By sight fishing, I mean that the angler is directly viewing a bedding fish as it takes the bait. This applies even if a fish is landed while sight fishing and it comes unhooked prior to hook verification. If you cannot verify the entry point of the hook inside the mouth when a fish is caught while sight fishing, the fish is released and the catch doesn’t count.
Fish caught by methods other than sight fishing that are hooked outside of the mouth do count. My impression is that these rules are meant to prevent the snagging of fish that are vulnerable and visible on the bed.
What’s key here, in my opinion, is that I didn’t have to say a word. Lane knew the moment he saw the location of the hook that she was not a legal catch. He didn’t wait for me to make a ruling; he’d already made his own. I really appreciated his character that day.
What happened next really surprised me. Lane waited to see if she returned to the nest. She did and he fished for her, let it calm down for 15 minutes and then fished for her some more. He made hundreds of casts at the fish, but she never took the bait.
When I asked if he could catch a fish that had, 15 minutes prior, been hooked and landed, he said he didn’t know. But she was still sitting right in front of him, and he was persistent beyond belief in trying to get her to strike. Lane weighed in over 15 pounds that day, finishing the tournament in 28th place. He would have loved to come in with a huge bag and make the final 12, but there would be no Sunday fishing for him.
Rule violations and angler integrity were tested elsewhere during this tournament. Paul Elias erroneously placed a sixth fish in his livewell. That violation carries a 2-pound penalty. I learned about his infraction from his marshal after weigh-in, who had noticed the violation when it occurred.
During our marshaling orientation we had been instructed under such circumstances not to make any scene in the boat. Our task was to report it to the tournament director once we return to the dock.
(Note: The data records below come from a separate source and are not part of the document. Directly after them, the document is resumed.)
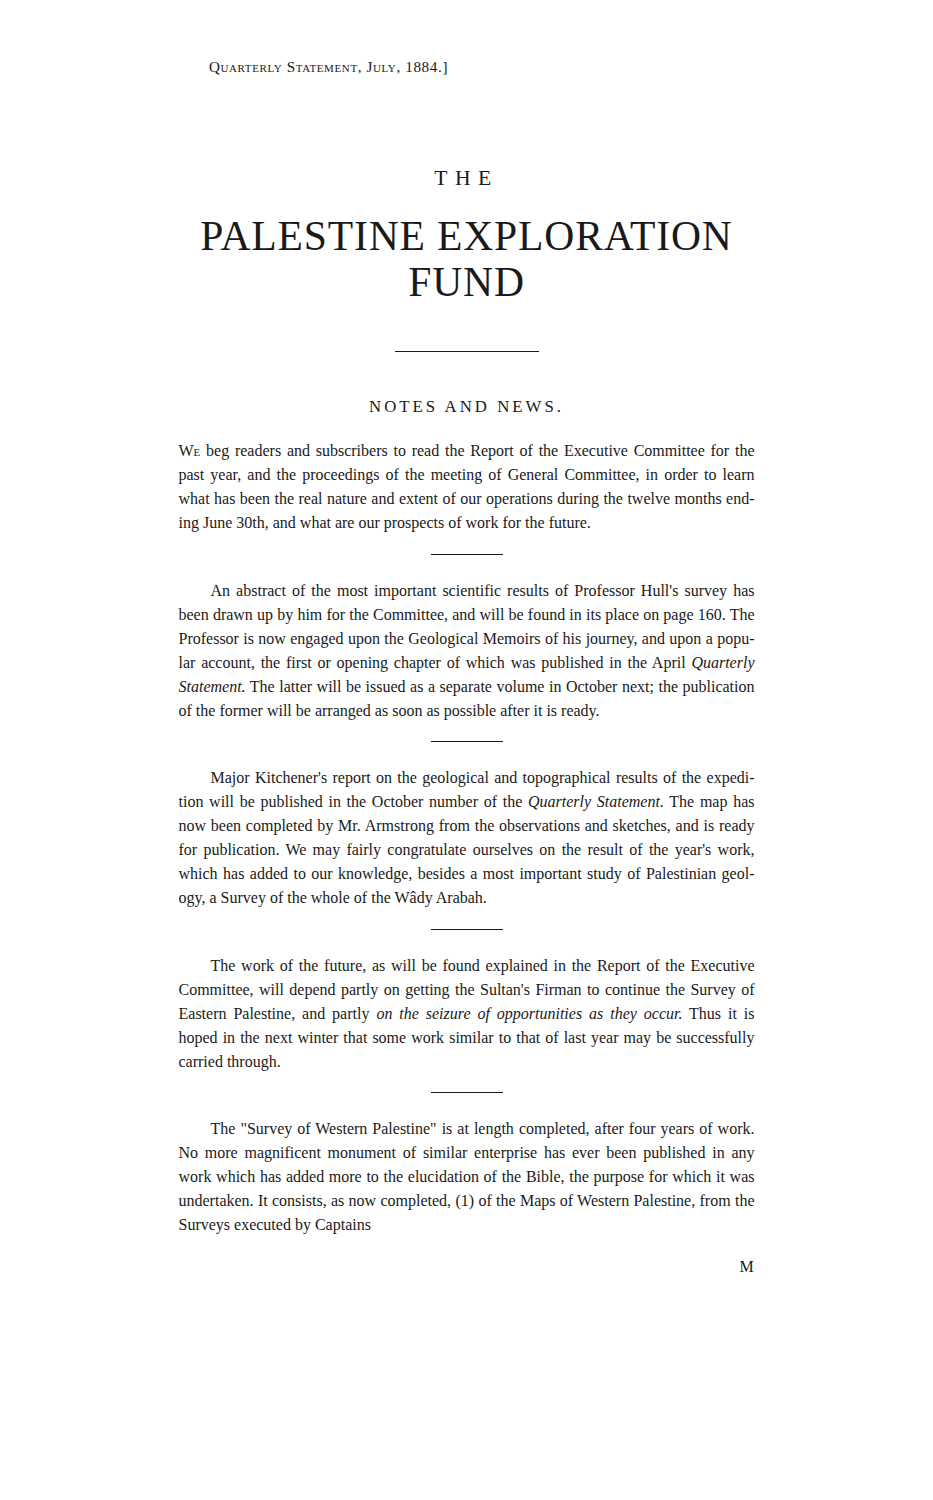Quarterly Statement, July, 1884.]
THE
PALESTINE EXPLORATION FUND
NOTES AND NEWS.
We beg readers and subscribers to read the Report of the Executive Committee for the past year, and the proceedings of the meeting of General Committee, in order to learn what has been the real nature and extent of our operations during the twelve months ending June 30th, and what are our prospects of work for the future.
An abstract of the most important scientific results of Professor Hull's survey has been drawn up by him for the Committee, and will be found in its place on page 160. The Professor is now engaged upon the Geological Memoirs of his journey, and upon a popular account, the first or opening chapter of which was published in the April Quarterly Statement. The latter will be issued as a separate volume in October next; the publication of the former will be arranged as soon as possible after it is ready.
Major Kitchener's report on the geological and topographical results of the expedition will be published in the October number of the Quarterly Statement. The map has now been completed by Mr. Armstrong from the observations and sketches, and is ready for publication. We may fairly congratulate ourselves on the result of the year's work, which has added to our knowledge, besides a most important study of Palestinian geology, a Survey of the whole of the Wâdy Arabah.
The work of the future, as will be found explained in the Report of the Executive Committee, will depend partly on getting the Sultan's Firman to continue the Survey of Eastern Palestine, and partly on the seizure of opportunities as they occur. Thus it is hoped in the next winter that some work similar to that of last year may be successfully carried through.
The "Survey of Western Palestine" is at length completed, after four years of work. No more magnificent monument of similar enterprise has ever been published in any work which has added more to the elucidation of the Bible, the purpose for which it was undertaken. It consists, as now completed, (1) of the Maps of Western Palestine, from the Surveys executed by Captains
M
To the marshal’s great relief, he didn’t have to have that conversation. Elias called it in himself. Interestingly, on Day 1 of this event, I happened to ask Tietje if the six fish mistake had ever happened to him. He said, “Yep. Called it in myself.” Wow.
Famished after my third and last day of marshaling (I only took a candy bar and crackers with me) I stopped by the restaurant beside my motel. While enjoying my dozen oysters and a tall brew, a man sat a few stools to my left who obviously was a fisherman. He looked familiar, had “fishing stuff” on, so we started to chat. It was Davey Hite, who had missed the cut and not fished Saturday, but who had just completed his First Look interview recording.
We talked for 30 minutes about B.A.S.S, the Elite tournaments, the personalities, the fishing pressure on Lake Guntersville, and life as a veteran of the tour. As we watched the Masters, which takes place close to his hometown in Georgia, he discussed the similarities between pro golf and the B.A.S.S tour.
A true southern gentleman, Hite believes that fishing should be understated, like golf, where success any given day should be acknowledged by nothing more than a tip of the hat. So, for the finale of my marshalling experience, I had a great conversation with a great pro fisherman, completely outside of the pressures of competition, and all it cost me was the privilege of buying him a beer.
It would be an understatement to say that I enjoyed my time as a marshal. I was lucky to meet and fish with three great guys. They were nice enough to not let me know how much I probably bugged them. I learned plenty of fishing tips, techniques and tricks. Most of all, I learned that they are uniquely fitted with great skills, intellect, tenacity and, yes, unfailing character. One marshal I met the day prior to the tournament described this experience as the cheapest and best guide trip you’ll ever have. He was right, and yes, I’m going to take that trip again.